When I was 23 I was a manager at a tanning salon.
A lot of mornings I had to open the joint because well, it was hard to get anyone to show up at 6am to work. So. As manager I had to do it.
One morning shortly after arriving I wasn’t feeling well. In fact I felt the strangest I’d ever felt in my life. I got lightheaded and kinda dizzy…and the next thing I remember was opening my eyes and finding three people standing over me, one of them being an off duty fireman.
He asked, “Are you OK?”
“Yeah, I think so.” I said.
He told me he’d come out of the tanning room to find me lying on the floor, unconscious.
Someone else was on the phone with a 911 operator.
Minutes later an ambulance pulled up and paramedics thought it was a good idea that I go to the emergency room. So I did.
There, the ER doctor ran some tests. I peed in a cup. They took blood. Then they put wires all over my body and ran an EKG.
The ER doctor came back with some startling news. It appeared my EKG was abnormal. His diagnosis? Sudden Adult Death Syndrome.
What the what?
Two words caught my attention. Sudden. And death.
Plus, I’d never heard of such a thing. Was there such a thing?
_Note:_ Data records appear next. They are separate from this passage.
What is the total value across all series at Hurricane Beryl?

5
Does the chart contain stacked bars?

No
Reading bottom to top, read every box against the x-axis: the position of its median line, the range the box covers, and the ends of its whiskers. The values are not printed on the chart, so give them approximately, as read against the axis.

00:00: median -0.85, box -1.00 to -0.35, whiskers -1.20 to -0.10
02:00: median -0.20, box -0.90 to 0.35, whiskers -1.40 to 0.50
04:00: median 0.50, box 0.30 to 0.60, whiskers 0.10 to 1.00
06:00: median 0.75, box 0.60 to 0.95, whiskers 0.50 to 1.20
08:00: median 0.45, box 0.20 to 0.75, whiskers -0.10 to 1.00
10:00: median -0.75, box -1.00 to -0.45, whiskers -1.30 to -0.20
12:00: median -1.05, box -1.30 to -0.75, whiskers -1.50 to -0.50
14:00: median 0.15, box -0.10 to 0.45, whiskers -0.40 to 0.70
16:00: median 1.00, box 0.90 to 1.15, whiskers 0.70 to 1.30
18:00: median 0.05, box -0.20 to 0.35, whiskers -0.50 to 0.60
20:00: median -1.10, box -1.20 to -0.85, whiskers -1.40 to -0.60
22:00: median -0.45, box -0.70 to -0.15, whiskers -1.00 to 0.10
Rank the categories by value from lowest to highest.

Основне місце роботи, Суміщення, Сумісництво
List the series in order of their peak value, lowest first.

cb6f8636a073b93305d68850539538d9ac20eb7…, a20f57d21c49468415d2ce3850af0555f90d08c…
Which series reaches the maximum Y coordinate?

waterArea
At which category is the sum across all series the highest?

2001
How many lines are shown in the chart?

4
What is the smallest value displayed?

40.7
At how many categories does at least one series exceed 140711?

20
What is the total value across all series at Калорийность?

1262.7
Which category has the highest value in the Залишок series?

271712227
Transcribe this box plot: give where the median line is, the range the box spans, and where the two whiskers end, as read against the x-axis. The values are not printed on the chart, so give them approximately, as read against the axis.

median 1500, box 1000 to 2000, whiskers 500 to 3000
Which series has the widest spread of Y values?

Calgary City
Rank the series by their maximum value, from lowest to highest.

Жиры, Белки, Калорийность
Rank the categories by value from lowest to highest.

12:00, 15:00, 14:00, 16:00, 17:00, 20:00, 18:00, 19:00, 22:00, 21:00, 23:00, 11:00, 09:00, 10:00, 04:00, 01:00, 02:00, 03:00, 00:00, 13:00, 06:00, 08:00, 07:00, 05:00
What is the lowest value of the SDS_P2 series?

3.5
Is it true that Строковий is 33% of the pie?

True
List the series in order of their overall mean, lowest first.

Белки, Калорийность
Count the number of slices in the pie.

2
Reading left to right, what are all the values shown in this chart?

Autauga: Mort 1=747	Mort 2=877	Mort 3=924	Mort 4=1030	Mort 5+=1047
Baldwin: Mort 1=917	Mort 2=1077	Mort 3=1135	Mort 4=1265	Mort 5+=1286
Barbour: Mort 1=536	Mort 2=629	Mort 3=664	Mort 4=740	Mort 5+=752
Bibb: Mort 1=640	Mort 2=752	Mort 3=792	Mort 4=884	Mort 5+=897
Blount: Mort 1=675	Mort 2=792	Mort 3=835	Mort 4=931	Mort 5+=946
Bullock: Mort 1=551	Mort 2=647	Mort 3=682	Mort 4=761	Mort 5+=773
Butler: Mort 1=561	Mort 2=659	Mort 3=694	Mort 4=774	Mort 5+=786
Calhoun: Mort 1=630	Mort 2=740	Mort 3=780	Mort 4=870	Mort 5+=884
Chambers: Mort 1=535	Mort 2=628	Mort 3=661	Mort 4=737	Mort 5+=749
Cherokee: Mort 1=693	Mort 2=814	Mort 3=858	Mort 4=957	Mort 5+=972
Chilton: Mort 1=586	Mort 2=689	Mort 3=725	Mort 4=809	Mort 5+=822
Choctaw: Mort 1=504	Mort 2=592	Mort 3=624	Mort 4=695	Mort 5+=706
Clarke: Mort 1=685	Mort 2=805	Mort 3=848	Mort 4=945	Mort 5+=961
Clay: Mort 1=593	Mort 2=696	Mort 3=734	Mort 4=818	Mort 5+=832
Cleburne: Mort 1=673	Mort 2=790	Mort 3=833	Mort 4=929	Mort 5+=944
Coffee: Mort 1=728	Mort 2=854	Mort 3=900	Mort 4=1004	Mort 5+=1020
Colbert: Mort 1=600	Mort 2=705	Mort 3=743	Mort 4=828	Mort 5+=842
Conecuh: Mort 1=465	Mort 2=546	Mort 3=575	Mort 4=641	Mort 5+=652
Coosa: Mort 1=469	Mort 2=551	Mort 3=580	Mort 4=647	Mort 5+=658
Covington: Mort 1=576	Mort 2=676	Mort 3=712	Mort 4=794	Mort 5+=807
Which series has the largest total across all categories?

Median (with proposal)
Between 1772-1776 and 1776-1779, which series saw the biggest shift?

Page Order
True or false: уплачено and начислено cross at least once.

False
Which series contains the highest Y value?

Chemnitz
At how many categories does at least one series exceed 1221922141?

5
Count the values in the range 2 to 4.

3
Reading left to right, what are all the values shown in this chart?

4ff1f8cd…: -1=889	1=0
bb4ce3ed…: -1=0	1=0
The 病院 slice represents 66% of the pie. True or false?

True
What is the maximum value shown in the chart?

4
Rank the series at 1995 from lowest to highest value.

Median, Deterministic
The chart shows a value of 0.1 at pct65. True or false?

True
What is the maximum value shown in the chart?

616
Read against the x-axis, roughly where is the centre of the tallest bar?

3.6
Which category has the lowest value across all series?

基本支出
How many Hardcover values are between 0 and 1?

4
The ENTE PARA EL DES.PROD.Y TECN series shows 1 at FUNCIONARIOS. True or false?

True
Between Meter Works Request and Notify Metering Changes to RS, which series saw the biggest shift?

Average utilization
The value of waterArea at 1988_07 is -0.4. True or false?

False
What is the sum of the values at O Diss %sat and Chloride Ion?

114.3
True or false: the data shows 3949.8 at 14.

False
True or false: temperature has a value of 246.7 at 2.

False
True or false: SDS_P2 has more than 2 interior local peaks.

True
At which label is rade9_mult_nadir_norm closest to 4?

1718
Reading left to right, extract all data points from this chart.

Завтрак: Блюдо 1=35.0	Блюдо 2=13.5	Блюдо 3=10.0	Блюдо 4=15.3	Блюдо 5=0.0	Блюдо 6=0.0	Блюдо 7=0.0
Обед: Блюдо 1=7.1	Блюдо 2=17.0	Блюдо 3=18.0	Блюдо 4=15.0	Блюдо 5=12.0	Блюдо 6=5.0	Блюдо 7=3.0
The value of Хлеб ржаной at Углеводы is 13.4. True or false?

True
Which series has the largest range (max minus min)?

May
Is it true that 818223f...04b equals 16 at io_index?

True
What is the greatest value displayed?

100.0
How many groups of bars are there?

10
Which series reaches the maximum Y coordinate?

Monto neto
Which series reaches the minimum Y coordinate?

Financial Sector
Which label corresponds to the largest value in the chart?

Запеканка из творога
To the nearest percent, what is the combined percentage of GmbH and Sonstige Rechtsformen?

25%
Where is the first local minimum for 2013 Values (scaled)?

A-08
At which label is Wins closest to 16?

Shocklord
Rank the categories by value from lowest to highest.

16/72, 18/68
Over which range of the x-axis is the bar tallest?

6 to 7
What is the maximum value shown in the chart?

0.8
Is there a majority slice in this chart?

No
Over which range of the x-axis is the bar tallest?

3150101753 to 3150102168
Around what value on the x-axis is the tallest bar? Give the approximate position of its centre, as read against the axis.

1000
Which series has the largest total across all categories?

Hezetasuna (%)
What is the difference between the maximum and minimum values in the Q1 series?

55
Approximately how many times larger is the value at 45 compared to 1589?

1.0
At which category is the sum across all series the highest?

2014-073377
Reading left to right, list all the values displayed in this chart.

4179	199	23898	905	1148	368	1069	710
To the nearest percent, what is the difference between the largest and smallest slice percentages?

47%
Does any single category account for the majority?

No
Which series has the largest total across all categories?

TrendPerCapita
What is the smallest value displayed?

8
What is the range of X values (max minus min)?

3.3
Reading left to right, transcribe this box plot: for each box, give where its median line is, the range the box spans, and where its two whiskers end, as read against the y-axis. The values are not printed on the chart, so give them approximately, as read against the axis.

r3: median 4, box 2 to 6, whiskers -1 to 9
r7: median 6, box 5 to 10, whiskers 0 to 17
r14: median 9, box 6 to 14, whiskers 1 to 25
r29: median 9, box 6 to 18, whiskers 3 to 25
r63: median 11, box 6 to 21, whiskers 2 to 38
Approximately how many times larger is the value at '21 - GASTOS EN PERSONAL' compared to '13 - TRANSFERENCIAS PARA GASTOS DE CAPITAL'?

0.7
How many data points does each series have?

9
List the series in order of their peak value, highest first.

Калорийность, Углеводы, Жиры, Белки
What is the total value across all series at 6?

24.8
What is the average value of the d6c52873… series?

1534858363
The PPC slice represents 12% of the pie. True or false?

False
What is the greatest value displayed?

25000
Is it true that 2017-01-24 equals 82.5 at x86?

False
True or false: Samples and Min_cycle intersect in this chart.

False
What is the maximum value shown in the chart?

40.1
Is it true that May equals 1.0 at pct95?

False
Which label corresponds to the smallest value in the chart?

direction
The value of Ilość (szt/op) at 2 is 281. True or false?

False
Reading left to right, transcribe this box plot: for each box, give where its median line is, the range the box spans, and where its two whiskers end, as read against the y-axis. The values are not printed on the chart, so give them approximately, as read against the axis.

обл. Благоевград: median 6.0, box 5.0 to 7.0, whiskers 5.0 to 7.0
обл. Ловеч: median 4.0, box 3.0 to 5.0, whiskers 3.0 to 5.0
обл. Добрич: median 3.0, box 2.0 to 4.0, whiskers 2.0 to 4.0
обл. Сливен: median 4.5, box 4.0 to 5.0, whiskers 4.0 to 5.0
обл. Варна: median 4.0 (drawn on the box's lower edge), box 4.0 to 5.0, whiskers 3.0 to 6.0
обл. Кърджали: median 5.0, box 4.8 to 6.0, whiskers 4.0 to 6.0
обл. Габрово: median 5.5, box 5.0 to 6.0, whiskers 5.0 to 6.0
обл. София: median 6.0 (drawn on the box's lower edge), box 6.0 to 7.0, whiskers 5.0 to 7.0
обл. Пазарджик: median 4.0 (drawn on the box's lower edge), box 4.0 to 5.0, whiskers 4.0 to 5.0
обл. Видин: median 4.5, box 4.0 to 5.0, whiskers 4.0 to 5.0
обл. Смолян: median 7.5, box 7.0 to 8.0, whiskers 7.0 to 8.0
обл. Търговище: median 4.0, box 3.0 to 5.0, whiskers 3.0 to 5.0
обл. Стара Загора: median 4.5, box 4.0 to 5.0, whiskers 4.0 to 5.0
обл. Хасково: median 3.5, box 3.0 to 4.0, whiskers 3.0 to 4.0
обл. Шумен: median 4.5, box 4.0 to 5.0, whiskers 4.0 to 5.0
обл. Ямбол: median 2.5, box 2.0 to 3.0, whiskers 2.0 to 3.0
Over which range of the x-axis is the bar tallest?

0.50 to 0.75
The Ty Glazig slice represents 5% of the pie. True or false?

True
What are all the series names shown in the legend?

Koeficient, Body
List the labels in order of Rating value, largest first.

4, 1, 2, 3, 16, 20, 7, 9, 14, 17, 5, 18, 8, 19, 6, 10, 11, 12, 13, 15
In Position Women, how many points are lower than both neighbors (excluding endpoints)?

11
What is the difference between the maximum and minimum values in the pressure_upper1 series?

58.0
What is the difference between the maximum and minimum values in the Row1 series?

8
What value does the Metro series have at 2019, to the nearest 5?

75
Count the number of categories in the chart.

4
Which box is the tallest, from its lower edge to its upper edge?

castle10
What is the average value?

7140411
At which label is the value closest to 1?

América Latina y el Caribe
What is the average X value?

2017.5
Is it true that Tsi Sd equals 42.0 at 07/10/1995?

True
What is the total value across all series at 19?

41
Was this guy really a doctor?
He gave me the print out of the EKG and told me I should probably see my regular doctor. Really. So let me get this straight. You’re telling me I’ve got a condition where I could stop living due to SUDDEN DEATH and you think I should see my regular doctor?
It was so weird. And unsettling.
I left the hospital and went home. I paced the floor for twenty minutes, trying to process the information I’d just been given.
I waited until after lunch to call my regular doctor. Dr. McDougall.
And I waited for this reason. Dr. McDougall was a lunatic. He was a grumpy old man who scared me a little. He yelled obscenities at his nurses, regularly cussed out patients, and was really, really tan. Like he had always just gotten back from the Bahamas, kind of tan.
But he was the family doctor. He saw my grandparents, my parents, and now me.
I made an appointment for early the next morning.
When I arrived at his office (with the EKG stuffed in my handbag), he saw me come in the door and motioned for me to come on back. The nurse stopped him and said, “She hasn’t signed in yet, Doctor. And there are several patients ahead of her.”
“I don’t give a good goddamn about any of that. I told her to come on back. You just mind your own business, you got it?”
She rolled her eyes at him and walked away. She was used to this behavior. They all were. And at that moment I was so terrified I nearly peed my pants. But I didn’t. I’m not stupid. You think I want him yelling at me?
I followed Dr. McDougall back to a room and he shut the door behind him. He motioned for me to get on the exam table, so I obeyed. Naturally.
His tanned face went from stern to grandfatherly. “What’s going on with you today, Dolly?”
I cleared my throat in hopes my voice wouldn’t fail me. “Well, I fainted at work yesterday and when I went to the emergency room the doctor told me that my EKG was abnormal and that I have something called Sudden Adult Death Syndrome.”
He said nothing. He just sat there staring at me. It was like an eternity. It was also the first time I believed my diagnosis. I thought I was going to die. Right there on the examination table.
“Do you have this EKG with you?”
“Yes sir.” I pulled it out of my bag and handed it to him.
“You say you went to the hospital?”
“And some motherfuckin crackpot told you you had some cockamamey made up disease?”
“Take off your shirt.”
“Your shirt. Take it off. And your bra too.”
I don’t know why but I did what I was told. I didn’t dilly dally either. I had my clothes off in less than ten seconds.
“There! Right there!” (He was pointing directly at my chest)
I looked down to see his index finger about four inches from my right nipple.
“You’re not going to die. You’re pregnant.”
“Pregnant? What are you talking about? How do you know?”
“Look at the size of those nipples. Those are the nipples of a pregnant woman. You fainted because you’re pregnant. Sudden Adult Death Syndrome, my ass. I ought to go over to the hospital and punch that so-called doctor square in the mouth. Idiot.”
“Did I stutter? Pregnant. Now put your clothes on and find you a good obstetrician. And make sure he or she is qualified to boil water. Not like that asshole who told you your EKG was abnormal. If your EKG was any more normal you’d be Jesus Christ. Have a nice day.”
He opened the door then and yelled down the hall, “This little girl in here is pregnant and needs the name of a good obstetrician. Can one of you chatterboxes take care of that or do I have to do everything around here?”
And that’s how I found out I was pregnant.